Work request
Below are lines of data; count those containing the word "hand" and write nothing but the number.

=== Section Start ===

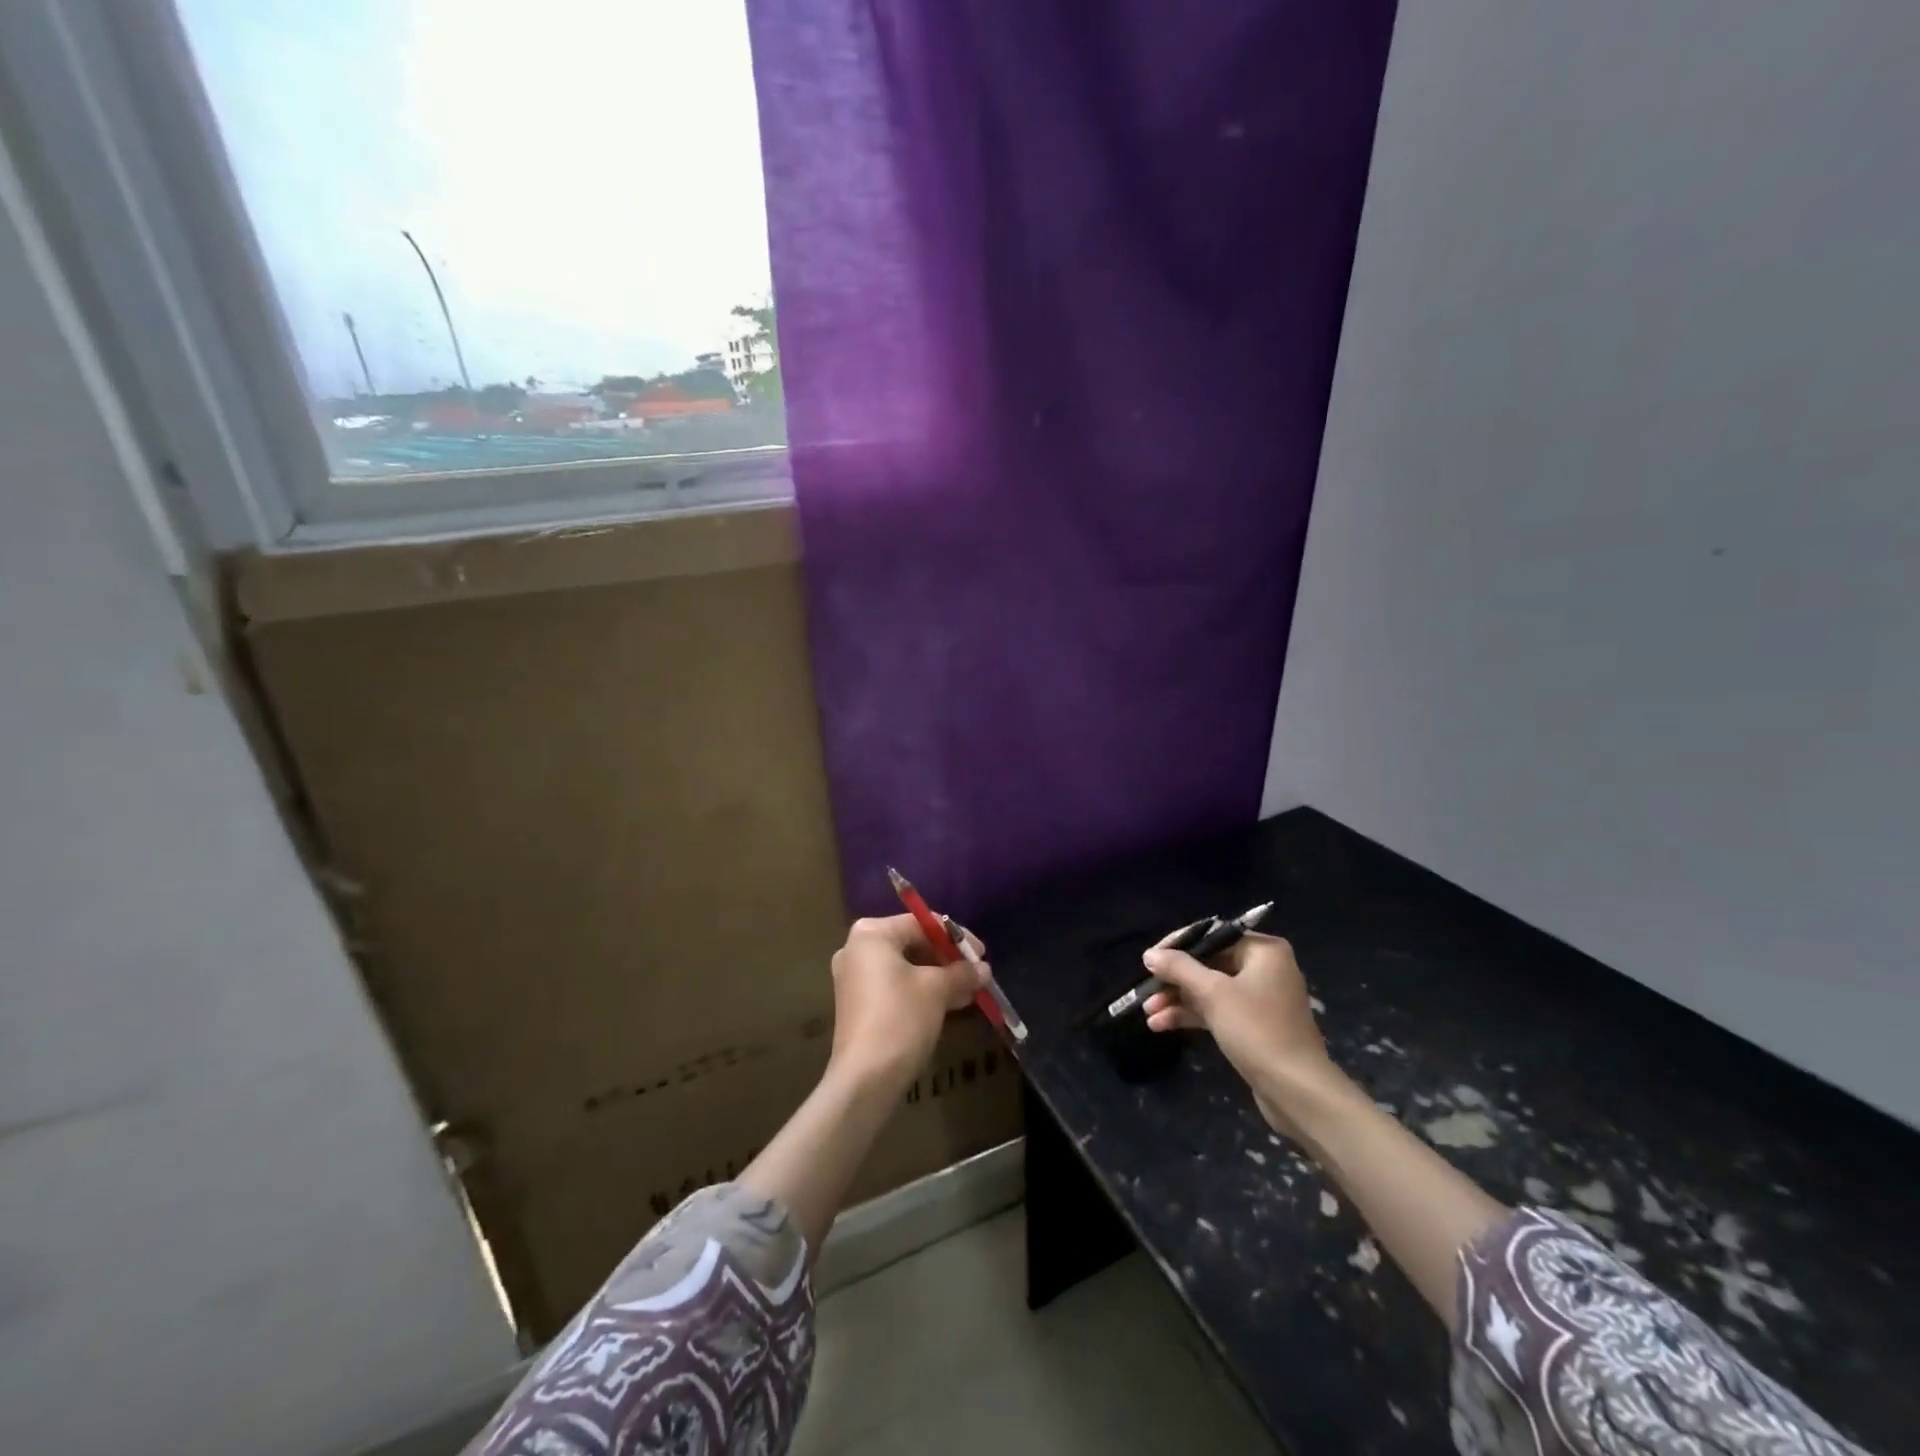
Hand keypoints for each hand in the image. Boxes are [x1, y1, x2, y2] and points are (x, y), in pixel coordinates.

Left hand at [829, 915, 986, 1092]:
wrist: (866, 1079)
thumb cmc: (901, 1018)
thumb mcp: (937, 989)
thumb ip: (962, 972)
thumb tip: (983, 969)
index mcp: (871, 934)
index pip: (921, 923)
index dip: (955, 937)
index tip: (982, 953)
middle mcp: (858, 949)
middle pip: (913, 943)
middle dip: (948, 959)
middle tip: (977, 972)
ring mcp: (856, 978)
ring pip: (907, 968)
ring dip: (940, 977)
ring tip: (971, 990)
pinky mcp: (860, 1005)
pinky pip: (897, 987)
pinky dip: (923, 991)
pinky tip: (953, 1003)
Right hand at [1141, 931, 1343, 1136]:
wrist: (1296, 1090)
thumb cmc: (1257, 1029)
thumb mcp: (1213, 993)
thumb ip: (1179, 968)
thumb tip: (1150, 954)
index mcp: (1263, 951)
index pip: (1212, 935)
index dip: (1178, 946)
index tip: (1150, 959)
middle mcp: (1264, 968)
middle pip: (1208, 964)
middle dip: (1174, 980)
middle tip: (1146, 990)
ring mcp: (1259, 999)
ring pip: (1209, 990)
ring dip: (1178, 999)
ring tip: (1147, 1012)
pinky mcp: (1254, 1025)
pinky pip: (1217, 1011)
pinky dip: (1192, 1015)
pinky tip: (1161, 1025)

=== Section End ===
=== Section Start ===

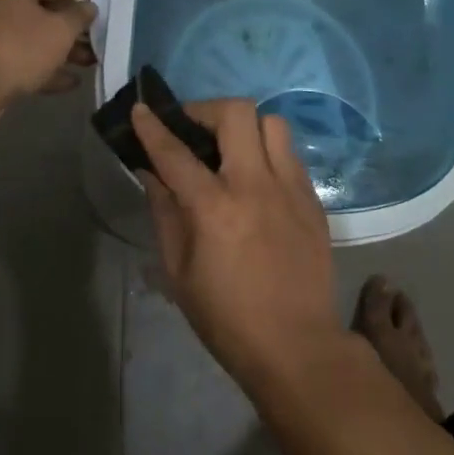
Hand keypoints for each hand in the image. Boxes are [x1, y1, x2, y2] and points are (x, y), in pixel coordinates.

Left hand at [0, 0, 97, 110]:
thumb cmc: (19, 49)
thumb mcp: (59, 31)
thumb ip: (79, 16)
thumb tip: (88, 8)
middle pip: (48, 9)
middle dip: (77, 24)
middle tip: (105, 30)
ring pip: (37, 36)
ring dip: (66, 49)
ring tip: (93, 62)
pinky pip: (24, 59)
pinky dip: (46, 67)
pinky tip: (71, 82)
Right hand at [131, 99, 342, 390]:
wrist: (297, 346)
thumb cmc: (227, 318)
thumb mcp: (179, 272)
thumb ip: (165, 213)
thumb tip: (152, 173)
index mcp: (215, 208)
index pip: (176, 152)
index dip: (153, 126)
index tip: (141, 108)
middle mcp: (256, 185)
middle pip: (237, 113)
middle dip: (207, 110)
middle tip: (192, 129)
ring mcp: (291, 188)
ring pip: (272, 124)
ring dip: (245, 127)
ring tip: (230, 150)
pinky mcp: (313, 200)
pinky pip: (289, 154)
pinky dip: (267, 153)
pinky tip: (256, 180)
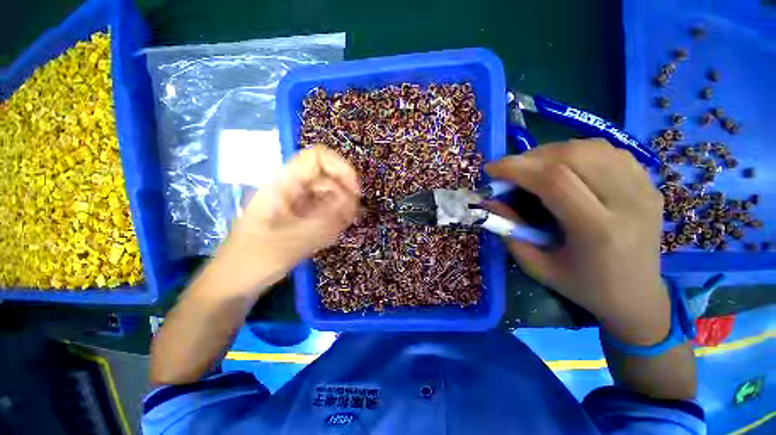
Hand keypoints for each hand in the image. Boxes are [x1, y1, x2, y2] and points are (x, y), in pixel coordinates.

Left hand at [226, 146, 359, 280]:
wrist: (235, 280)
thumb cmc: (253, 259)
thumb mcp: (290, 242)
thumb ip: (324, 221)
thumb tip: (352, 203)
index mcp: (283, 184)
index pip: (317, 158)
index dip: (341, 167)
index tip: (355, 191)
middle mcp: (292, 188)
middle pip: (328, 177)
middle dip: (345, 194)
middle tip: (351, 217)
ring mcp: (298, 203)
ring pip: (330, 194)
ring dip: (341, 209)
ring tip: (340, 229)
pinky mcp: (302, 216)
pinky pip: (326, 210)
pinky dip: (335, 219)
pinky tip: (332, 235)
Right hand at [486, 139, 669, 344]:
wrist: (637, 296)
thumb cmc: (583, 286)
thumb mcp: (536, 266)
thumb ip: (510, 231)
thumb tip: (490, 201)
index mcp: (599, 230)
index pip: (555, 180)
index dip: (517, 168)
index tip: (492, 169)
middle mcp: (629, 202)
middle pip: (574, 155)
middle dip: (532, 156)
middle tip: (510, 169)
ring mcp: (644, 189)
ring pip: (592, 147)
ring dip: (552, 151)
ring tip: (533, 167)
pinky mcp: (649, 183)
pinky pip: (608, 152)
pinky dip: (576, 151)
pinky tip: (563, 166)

=== Section End ===

Solution for this exercise
9